**TASK ITEM:** Can you give every line of text from the items below as a single numbered list, skipping any blank lines?

Segment Start: EXERCISE DATA

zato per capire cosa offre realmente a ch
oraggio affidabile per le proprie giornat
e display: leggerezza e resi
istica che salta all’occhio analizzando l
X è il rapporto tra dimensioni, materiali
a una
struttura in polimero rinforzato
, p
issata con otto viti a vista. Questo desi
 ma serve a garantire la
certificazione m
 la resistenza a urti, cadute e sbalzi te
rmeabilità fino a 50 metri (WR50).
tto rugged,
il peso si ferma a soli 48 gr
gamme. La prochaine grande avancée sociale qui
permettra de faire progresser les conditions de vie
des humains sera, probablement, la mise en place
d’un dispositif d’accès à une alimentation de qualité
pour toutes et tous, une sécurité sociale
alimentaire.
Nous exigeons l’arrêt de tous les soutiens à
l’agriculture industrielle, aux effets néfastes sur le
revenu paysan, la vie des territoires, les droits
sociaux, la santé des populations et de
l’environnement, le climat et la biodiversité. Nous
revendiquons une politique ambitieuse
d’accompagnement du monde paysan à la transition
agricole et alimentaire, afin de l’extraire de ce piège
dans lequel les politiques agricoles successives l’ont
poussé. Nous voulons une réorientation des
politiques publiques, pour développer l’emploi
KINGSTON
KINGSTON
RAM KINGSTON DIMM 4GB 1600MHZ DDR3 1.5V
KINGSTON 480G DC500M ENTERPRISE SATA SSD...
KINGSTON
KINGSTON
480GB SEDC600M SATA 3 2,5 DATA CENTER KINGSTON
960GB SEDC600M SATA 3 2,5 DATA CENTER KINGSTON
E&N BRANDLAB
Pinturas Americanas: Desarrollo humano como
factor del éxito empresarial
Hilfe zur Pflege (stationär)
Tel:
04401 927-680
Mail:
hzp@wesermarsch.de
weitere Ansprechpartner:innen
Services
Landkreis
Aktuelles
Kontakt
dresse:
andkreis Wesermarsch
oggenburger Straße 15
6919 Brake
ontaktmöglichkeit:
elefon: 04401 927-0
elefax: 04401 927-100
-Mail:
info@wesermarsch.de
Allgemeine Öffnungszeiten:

Segment End: EXERCISE DATA

**WRITTEN ANSWER:**
1. zato per capire cosa offre realmente a ch
2. oraggio affidabile per le proprie giornat
3. e display: leggerezza e resi
4. istica che salta all’occhio analizzando l
5. X è il rapporto tra dimensioni, materiali
6. a una
7. struttura in polimero rinforzato
8. , p
9. issata con otto viti a vista. Questo desi
10.  ma serve a garantire la
11. certificazione m
12.  la resistenza a urti, cadute e sbalzi te
13. rmeabilità fino a 50 metri (WR50).
14. tto rugged,
15. il peso si ferma a soli 48 gr
16. gamme. La prochaine grande avancée sociale qui
17. permettra de faire progresser les conditions de vie
18. des humains sera, probablement, la mise en place
19. d’un dispositif d’accès à une alimentation de qualité
20. pour toutes et tous, une sécurité sociale
21. alimentaire.
22. Nous exigeons l’arrêt de tous les soutiens à
23. l’agriculture industrielle, aux effets néfastes sur le
24. revenu paysan, la vie des territoires, les droits
25. sociaux, la santé des populations et de
26. l’environnement, le climat et la biodiversité. Nous
27. revendiquons une politique ambitieuse
28. d’accompagnement du monde paysan à la transition
29. agricole et alimentaire, afin de l’extraire de ce piège
30. dans lequel les politiques agricoles successives l’ont
31. poussé. Nous voulons une réorientation des
32. politiques publiques, pour développer l’emploi
33. KINGSTON
34. KINGSTON
35. RAM KINGSTON DIMM 4GB 1600MHZ DDR3 1.5V
36. KINGSTON 480G DC500M ENTERPRISE SATA SSD...
37. KINGSTON
38. KINGSTON
39. 480GB SEDC600M SATA 3 2,5 DATA CENTER KINGSTON
40. 960GB SEDC600M SATA 3 2,5 DATA CENTER KINGSTON
41. E&N BRANDLAB
42. Pinturas Americanas: Desarrollo humano como
43. factor del éxito empresarial
44. Hilfe zur Pflege (stationär)
45. Tel:
46. 04401 927-680
47. Mail:
48. hzp@wesermarsch.de
49. weitere Ansprechpartner:innen
50. Services
51. Landkreis
52. Aktuelles
53. Kontakt
54. dresse:
55. andkreis Wesermarsch
56. oggenburger Straße 15
57. 6919 Brake
58. ontaktmöglichkeit:
59. elefon: 04401 927-0
60. elefax: 04401 927-100
61. -Mail:
62. info@wesermarsch.de
63. Allgemeine Öffnungszeiten:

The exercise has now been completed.